Aon have worked out that buy-out has limited attraction. It has limited attraction for a pension consultancy that makes its money from actuarial and investment advice, often extended to fiduciary management and it makes little sense to sponsors who pay up to a 20% premium to an insurance company to get them to buy-out a scheme. It leaves trustees redundant and offers members no prospect of discretionary benefits. While a buy-out removes a problem, it looks like a wasted opportunity to members, trustees, sponsors and advisers.
Having marched clients to the top of the hill and given them the prospect of buy-out, is the Grand old Duke of York about to march them down again?
Aon’s answer to that is “ASTRO”, an investment strategy which is an acronym for “active strategy to run on”.
It claims to enable schemes to “target material levels of surplus over time whilst maintaining exceptionally high levels of security for members“.
As we all know, there is no such thing as a free lunch, so “active” readers will be asking what gives. What gives is that 20% premium that schemes don’t need to pay to an insurance company. Assuming all else is equal in terms of asset returns and the unwinding of the actuarial prudence in mortality assumptions, schemes get to keep the 20% of scheme assets which can be paid to members , sponsors and advisers.
For those who follow these things , this is the DIY capital-backed journey plan where “strong/trending strong” sponsors, keep the scheme on their balance sheet and pocket the premium.
Aon say that such an idea is written into the Mansion House reforms but I think this is a stretch. My reading of the deal is that Jeremy Hunt & Co were happy to see a relaxation on the rules surrounding scheme funding (the DB funding code) in exchange for a scheme committing to a long-term growth strategy which benefited the economy. There is a quid per quo here which isn’t quite reflected in Aon’s proposal
Putting it into numbers, our modelling shows that a mature £1 billion scheme that has sufficient money to buyout, could instead invest in the same way as an insurer for the next 20 years and generate around £300 million of surplus
The security offered is that there is only a one in two hundred chance of things going wrong and a 99.5% chance of things going right – which isn’t far off the risk of an insurance company going wrong.
Put this way, why would a pension scheme want to buy-out in any circumstances?
As Aon accept in a question asked at the end of a webcast on ASTRO, ASTRO is unlikely to pass the “fast-track” test laid down by TPR as part of its funding code. It requires too feisty a discount rate.
The answer is of course that this kind of arrangement needs a sponsor with the deep pockets to stand behind the arrangement (“a strong to trending strong covenant”). You also need a scheme of a size where the fixed costs of running the scheme don’t make the scheme unviable (even with a 20% kicker).

Supplied information

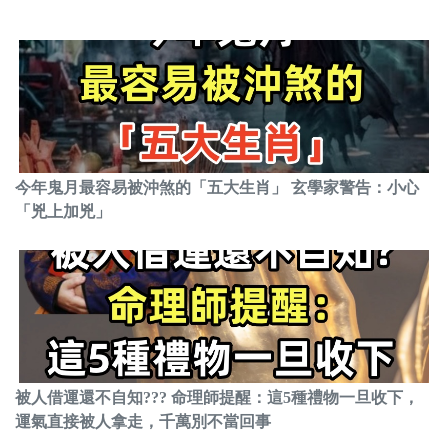
今年鬼月最容易被沖煞的「五大生肖」 玄學家警告：小心
「兇上加兇」
被人借運還不自知??? 命理師提醒：這5種禮物一旦收下，
運氣直接被人拿走，千萬別不當回事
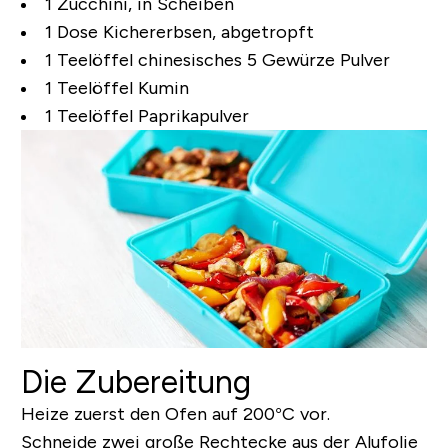
1 Zucchini, in Scheiben
1 Dose Kichererbsen, abgetropft
1 Teelöffel chinesisches 5 Gewürze Pulver
1 Teelöffel Kumin
1 Teelöffel Paprikapulver
Die Zubereitung
Heize zuerst den Ofen auf 200°C vor.
Schneide zwei große Rechtecke aus der Alufolie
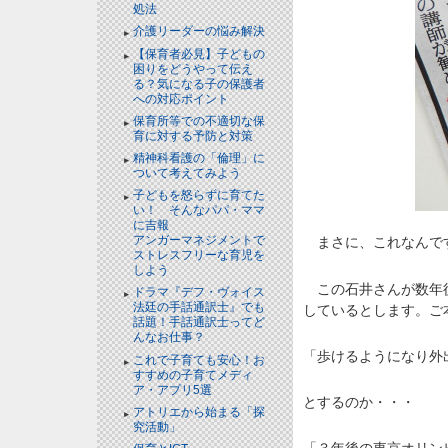
処法
介護リーダーの悩み解決
【保育者必見】子どもの
困りをどうやって伝え
る？気になる子の保護者
への対応ポイント
保育所等での不適切な保
育に対する予防と対策
精神科看護の「倫理」に
ついて考えてみよう
子どもを怒らずに育てた
い！ そんなパパ・ママ
に吉報
アンガーマネジメントで
まさに、これなんで
ストレスフリーな育児を
しよう
この石井さんが数年後
ドラマ『デフ・ヴォイス
法廷の手話通訳士』でも
しているとします。ご
話題！手話通訳士ってど
んなお仕事？
「歩けるようになり外
これで子育ても安心！お
すすめの子育てメディ
ア・アプリ5選
とするのか・・・
アトリエから始まる「探
究活動」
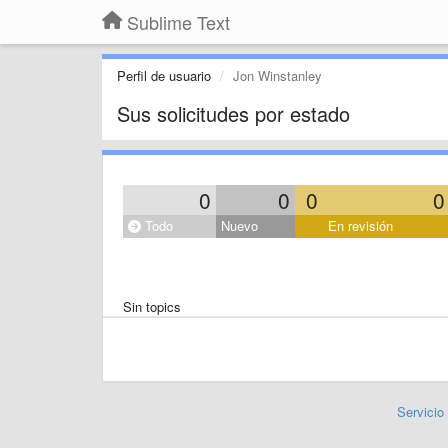
Sublime Text
Perfil de usuario
Jon Winstanley
Sus solicitudes por estado
0
0
0
0
Todo
Nuevo
En revisión
Sin topics
Servicio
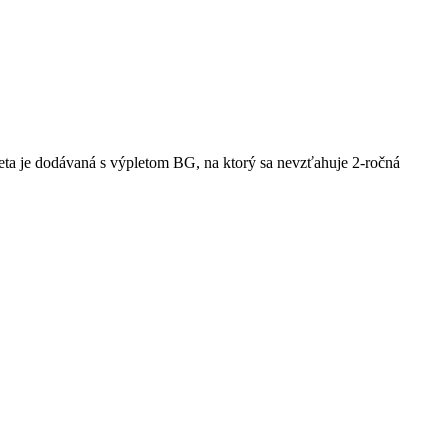
eta je dodávaná s výpletom BG, na ktorý sa nevzťahuje 2-ročná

Set of tasks
1) Repeat the passage on Aon's pension strategy word for word, starting with "Aon’s answer to" and going on through "pocket the premium.".
2) Please give the listing again with "Teelöffel" replaced by "Esslöffel" throughout and everything else unchanged, leaving out the pictures.

Solved tasks
1)
Aon’s answer to that is “ASTRO”, an investment strategy which is an acronym for “active strategy to run on”.
It claims to enable schemes to “target material levels of surplus over time whilst maintaining exceptionally high levels of security for members“.
As we all know, there is no such thing as a free lunch, so “active” readers will be asking what gives. What gives is that 20% premium that schemes don’t need to pay to an insurance company. Assuming all else is equal in terms of asset returns and the unwinding of the actuarial prudence in mortality assumptions, schemes get to keep the 20% of scheme assets which can be paid to members , sponsors and advisers.
For those who follow these things , this is the DIY capital-backed journey plan where “strong/trending strong” sponsors, keep the scheme on their balance sheet and pocket the premium.

2)
今年鬼月最容易被沖煞的「五大生肖」 玄學家警告：小心
「兇上加兇」
被人借運還不自知??? 命理師提醒：這5種禮物一旦收下，
運氣直接被人拿走，千萬別不當回事
1 Zucchini, in Scheiben
1 Dose Kichererbsen, abgetropft
1 Esslöffel chinesisches 5 Gewürze Pulver
1 Esslöffel Kumin
1 Esslöffel Paprikapulver
Die Zubereitung
Heize zuerst den Ofen auf 200°C vor.
Schneide zwei große Rechtecke aus der Alufolie
処法
介護リーダーの悩み解決
【保育者必見】子どもの
困りをどうやって伝え
る？気になる子の保護者
への対応ポイント
保育所等での不適切な保
育に対する予防と対策
精神科看護の「倫理」に
ついて考えてみよう
子どもを怒らずに育てた
い！ そんなパパ・ママ
に吉報
アンガーマネジメントで
まさに、これなんで
ストレスフリーな育児を
しよう
この石井さんが数年後
ドラマ『デフ・ヴォイス
法廷の手話通訳士』でも
しているとします。ご
話題！手話通訳士ってど
んなお仕事？
「歩けるようになり外
これで子育ても安心！お
すすめの子育てメディ
ア・アプリ5選
とするのか・・・
アトリエから始まる「探
究活動」
Sublime Text
Perfil de usuario
Jon Winstanley
Sus solicitudes por estado
0
0
0
0
Todo
Nuevo
En revisión
Sin topics
Servicio
eta je dodávaná s výpletom BG, na ktorý sa nevzťahuje 2-ročná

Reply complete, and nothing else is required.